Extract every line of text from the material below and copy each one character for character, with the pictures left out.
+++ Extracted records
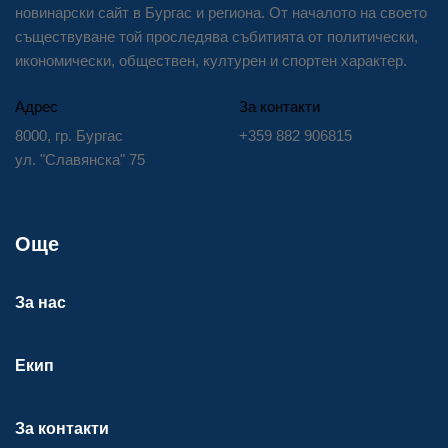
новинарски сайт в Бургас и региона. От началото на своето
съществуване той проследява събитията от политически,
икономически, обществен, културен и спортен характер.
Адрес
За контакти
8000, гр. Бургас
+359 882 906815
ул. "Славянска" 75
Още
За нас
Екип
За контакти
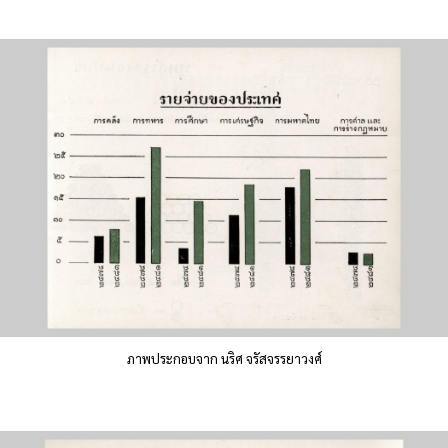
ภาพประกอบจาก นริศ จรัสจรรยาวงศ์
++++++
Task answer:
новинарски сайт в Бургас и региона. От началото на своето
съществуване той проследява събитията от политически,
икономически, обществен, културен и спортен характер.
Адрес
За контакти
8000, гр. Бургас
+359 882 906815
ул. "Славянска" 75
Още
За нас
Екип
За контакти
ภาพประกอบจาก นริศ จรัสจรรยาวงศ์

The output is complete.